Star News - Wilmington, NC
(www.starnewsonline.com)
07-29-2004

Classically trained Athens band Tishamingo learned its style from the best

If Tishamingo's name sounds vaguely familiar, it's because it's borrowed from the scene in O Brother, Where Art Thou where the three protagonists meet up with a black guitar player and the lot of them head to Tishomingo, Miss. to make some music.

When the four transplanted Floridians of the then-fledgling Athens band first saw the movie together in the house the group shares, they thought Tishomingo would make a great band name but jotted it down wrong. Oops.

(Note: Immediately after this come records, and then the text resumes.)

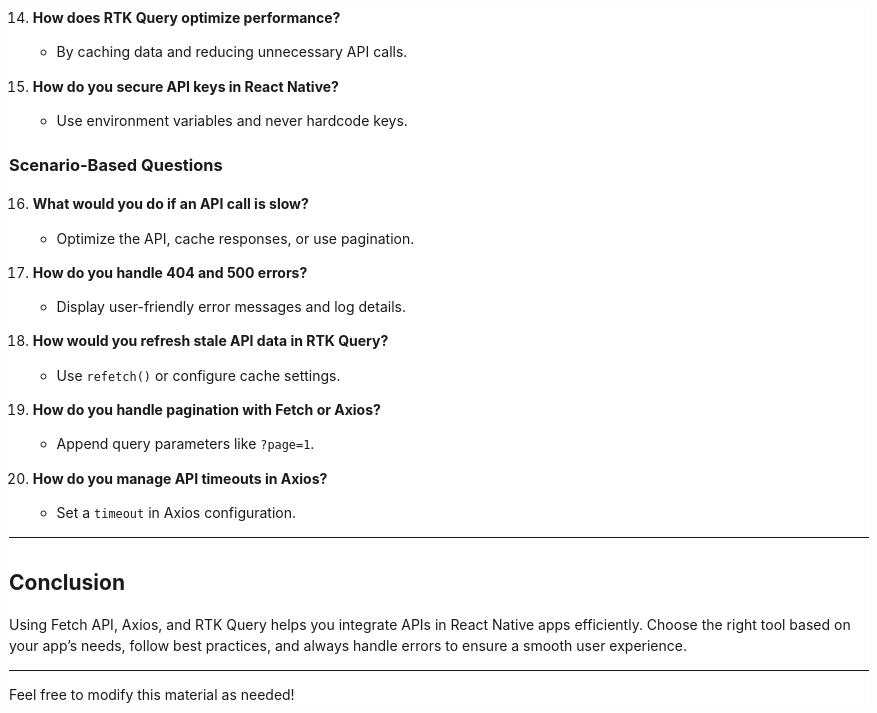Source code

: 14. **How does RTK Query optimize performance?**
    - By caching data and reducing unnecessary API calls.

15. **How do you secure API keys in React Native?**
    - Use environment variables and never hardcode keys.

### Scenario-Based Questions
16. **What would you do if an API call is slow?**
    - Optimize the API, cache responses, or use pagination.

17. **How do you handle 404 and 500 errors?**
    - Display user-friendly error messages and log details.

18. **How would you refresh stale API data in RTK Query?**
    - Use `refetch()` or configure cache settings.

19. **How do you handle pagination with Fetch or Axios?**
    - Append query parameters like `?page=1`.

20. **How do you manage API timeouts in Axios?**
    - Set a `timeout` in Axios configuration.

---

## Conclusion
Using Fetch API, Axios, and RTK Query helps you integrate APIs in React Native apps efficiently. Choose the right tool based on your app’s needs, follow best practices, and always handle errors to ensure a smooth user experience.

---

Feel free to modify this material as needed!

Chalk their name up to a happy accident, but the band's building momentum is more the product of hard work. They began working a weekly stint at an Athens dive, using their own material during one set and filling the other out covering Hendrix, Allman Brothers, and even Black Sabbath albums in their entirety. Guitarist-vocalist Cameron Williams likened the experience of learning 50-odd songs in a short time period as "band camp."

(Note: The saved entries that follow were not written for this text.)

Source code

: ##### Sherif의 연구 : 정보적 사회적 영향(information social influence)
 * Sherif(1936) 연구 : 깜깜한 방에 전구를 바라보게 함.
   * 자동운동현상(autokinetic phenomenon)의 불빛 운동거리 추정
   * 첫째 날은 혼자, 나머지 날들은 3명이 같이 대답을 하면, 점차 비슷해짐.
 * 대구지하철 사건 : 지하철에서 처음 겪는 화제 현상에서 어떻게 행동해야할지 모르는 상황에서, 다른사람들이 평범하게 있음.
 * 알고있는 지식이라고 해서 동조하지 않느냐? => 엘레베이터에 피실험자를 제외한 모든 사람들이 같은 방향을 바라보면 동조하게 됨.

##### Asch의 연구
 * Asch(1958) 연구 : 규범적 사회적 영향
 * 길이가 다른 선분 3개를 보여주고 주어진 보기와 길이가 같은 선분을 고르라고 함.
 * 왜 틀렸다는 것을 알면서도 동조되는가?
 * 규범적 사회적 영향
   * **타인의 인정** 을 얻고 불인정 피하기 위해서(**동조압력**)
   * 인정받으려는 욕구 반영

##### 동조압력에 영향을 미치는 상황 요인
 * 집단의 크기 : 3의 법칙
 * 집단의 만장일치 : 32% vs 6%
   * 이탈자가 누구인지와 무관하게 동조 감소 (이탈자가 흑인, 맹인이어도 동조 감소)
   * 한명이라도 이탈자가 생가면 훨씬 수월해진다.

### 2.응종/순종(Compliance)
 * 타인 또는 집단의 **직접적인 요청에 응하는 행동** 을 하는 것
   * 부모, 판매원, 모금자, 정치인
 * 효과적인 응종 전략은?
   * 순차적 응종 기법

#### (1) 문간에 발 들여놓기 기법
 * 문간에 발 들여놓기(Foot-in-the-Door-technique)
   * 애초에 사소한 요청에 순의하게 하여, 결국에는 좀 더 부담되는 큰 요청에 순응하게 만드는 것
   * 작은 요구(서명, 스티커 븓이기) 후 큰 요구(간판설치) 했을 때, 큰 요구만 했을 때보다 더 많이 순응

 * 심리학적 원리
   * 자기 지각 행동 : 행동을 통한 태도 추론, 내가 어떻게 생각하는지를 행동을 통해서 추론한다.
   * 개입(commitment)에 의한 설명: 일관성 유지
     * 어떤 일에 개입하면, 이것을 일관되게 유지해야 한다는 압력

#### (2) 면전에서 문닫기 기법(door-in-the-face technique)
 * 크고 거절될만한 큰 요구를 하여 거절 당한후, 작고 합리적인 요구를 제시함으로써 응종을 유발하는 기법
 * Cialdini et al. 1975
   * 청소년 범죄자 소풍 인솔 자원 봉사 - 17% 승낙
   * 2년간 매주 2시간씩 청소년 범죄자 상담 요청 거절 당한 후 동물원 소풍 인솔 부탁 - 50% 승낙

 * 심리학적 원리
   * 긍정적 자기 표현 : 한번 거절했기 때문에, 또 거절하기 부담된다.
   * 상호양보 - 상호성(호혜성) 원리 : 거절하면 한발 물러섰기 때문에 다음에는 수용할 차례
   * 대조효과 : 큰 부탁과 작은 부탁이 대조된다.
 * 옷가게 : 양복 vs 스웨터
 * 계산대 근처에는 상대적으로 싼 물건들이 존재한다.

Since then, Tishamingo's been slowly but surely gaining attention in Athens' impenetrable scene. They've worked with local hero John Keene (R.E.M, Widespread Panic, Indigo Girls) on their self-titled debut album and finished up the follow-up with David Barbe (part of Bob Mould's band, Sugar, in the '90s) producing and Mr. Keene mastering.

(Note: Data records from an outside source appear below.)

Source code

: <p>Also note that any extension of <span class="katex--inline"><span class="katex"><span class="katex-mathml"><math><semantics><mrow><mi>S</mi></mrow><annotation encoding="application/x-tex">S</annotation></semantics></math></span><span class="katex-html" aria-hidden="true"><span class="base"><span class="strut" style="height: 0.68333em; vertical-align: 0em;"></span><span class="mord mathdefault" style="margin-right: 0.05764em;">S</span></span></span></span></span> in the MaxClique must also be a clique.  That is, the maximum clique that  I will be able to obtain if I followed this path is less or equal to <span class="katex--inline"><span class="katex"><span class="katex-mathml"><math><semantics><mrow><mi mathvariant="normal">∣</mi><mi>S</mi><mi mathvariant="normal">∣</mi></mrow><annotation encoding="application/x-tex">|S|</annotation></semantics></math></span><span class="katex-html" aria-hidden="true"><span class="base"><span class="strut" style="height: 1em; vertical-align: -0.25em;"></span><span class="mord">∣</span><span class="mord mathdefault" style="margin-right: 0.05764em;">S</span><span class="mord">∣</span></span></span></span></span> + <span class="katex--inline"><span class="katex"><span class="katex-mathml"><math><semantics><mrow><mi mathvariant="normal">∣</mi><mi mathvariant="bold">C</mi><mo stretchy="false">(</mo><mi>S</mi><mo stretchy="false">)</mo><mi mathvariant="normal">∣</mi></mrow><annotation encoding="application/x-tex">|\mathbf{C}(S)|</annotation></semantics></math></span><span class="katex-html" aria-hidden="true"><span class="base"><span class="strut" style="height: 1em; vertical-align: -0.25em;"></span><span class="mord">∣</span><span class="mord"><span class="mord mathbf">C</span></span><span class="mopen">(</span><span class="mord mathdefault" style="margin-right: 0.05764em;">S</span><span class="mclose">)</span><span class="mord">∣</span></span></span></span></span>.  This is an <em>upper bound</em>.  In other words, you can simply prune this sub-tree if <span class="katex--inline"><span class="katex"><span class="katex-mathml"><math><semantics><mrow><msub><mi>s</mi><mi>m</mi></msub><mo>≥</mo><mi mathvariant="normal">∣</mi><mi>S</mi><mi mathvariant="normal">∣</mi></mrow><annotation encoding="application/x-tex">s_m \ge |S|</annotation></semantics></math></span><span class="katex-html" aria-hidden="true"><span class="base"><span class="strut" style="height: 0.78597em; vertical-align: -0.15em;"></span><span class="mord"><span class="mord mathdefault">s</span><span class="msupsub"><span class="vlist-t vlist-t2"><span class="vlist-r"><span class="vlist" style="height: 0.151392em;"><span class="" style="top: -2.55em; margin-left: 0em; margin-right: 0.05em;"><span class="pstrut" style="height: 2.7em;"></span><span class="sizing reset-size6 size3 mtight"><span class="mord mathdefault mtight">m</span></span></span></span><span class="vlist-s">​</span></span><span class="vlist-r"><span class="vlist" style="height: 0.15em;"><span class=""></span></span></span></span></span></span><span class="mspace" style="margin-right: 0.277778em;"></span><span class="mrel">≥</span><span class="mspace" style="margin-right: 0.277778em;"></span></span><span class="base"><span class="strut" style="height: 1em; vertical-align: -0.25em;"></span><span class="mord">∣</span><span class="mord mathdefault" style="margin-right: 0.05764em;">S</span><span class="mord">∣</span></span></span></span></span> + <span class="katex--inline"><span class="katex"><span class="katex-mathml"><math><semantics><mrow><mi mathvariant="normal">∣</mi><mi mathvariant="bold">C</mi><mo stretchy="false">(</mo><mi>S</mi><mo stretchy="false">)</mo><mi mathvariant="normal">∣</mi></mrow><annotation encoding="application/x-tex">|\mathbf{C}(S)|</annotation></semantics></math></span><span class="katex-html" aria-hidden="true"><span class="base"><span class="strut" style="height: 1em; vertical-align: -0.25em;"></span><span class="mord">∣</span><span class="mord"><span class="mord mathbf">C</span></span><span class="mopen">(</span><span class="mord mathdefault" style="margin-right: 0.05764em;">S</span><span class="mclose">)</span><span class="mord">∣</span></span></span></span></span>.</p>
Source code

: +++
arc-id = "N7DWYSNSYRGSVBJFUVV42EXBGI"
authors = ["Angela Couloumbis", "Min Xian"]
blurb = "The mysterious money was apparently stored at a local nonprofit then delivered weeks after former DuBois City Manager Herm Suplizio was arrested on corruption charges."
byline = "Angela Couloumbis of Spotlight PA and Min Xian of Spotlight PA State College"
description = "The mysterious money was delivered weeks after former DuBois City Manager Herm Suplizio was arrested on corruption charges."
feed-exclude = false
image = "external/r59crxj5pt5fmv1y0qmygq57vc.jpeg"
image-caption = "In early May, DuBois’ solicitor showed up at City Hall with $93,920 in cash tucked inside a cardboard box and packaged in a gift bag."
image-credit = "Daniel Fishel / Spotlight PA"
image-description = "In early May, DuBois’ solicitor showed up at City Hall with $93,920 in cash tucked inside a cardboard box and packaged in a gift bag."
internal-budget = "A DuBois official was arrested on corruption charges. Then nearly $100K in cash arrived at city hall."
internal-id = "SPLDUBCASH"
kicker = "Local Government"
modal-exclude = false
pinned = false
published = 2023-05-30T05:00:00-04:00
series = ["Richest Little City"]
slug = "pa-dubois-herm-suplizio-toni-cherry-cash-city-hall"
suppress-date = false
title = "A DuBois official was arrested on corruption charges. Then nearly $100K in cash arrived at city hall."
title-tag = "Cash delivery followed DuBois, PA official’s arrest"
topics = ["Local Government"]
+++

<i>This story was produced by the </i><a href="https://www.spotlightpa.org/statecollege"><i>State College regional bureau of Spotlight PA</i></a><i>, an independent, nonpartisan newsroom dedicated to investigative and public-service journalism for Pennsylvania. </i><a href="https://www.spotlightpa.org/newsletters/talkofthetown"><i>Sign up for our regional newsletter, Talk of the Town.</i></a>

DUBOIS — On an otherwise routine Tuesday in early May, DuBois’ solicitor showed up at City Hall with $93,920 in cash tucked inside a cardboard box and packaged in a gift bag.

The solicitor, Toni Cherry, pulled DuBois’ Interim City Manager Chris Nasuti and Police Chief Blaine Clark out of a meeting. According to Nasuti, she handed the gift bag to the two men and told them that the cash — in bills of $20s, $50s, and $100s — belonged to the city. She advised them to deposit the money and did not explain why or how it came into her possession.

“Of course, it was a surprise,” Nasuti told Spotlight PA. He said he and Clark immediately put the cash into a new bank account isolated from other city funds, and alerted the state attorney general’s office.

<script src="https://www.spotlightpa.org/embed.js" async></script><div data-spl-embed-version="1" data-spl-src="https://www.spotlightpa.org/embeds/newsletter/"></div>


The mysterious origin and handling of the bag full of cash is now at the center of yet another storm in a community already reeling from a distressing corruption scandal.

Among the debut's songs, Whiskey State of Mind is as apt a description for the Georgia band's sound as any. All that Jack Daniels, Southern rock goodness surrounds every note: Mr. Williams' gravelly Big-Guy voice, songs equal parts bluesy and rocking, lyrics a little darker than the feel-good arrangements would have you believe, guitar solos serving the song and not the guitarist's virtuosity.

"None of the songs run together, none of the sounds are taken out very long," Mr. Williams said. "I don't think we're as jam-oriented, we're much more of a song-oriented band than we are just taking extended jams. But when that magic happens, we love it too, you know what I mean?"

There's a refreshing what-you-see-is-what-you-get forthrightness in the band's presentation, ideal for those still seeking rehabilitation from overbaked '90s irony.

But what keeps the band sounding classic but not dated is how well they seem to understand the inspirations from which they draw their sound.

Yes, Tishamingo plays bluesy and very Southern rock, but they capture what was best about them. There's a subtle melancholy at play amid all the fun-loving music, and yet Tishamingo gives listeners the beer-buzzed feeling that everything will be OK.

One doesn't work nearly as well without the other.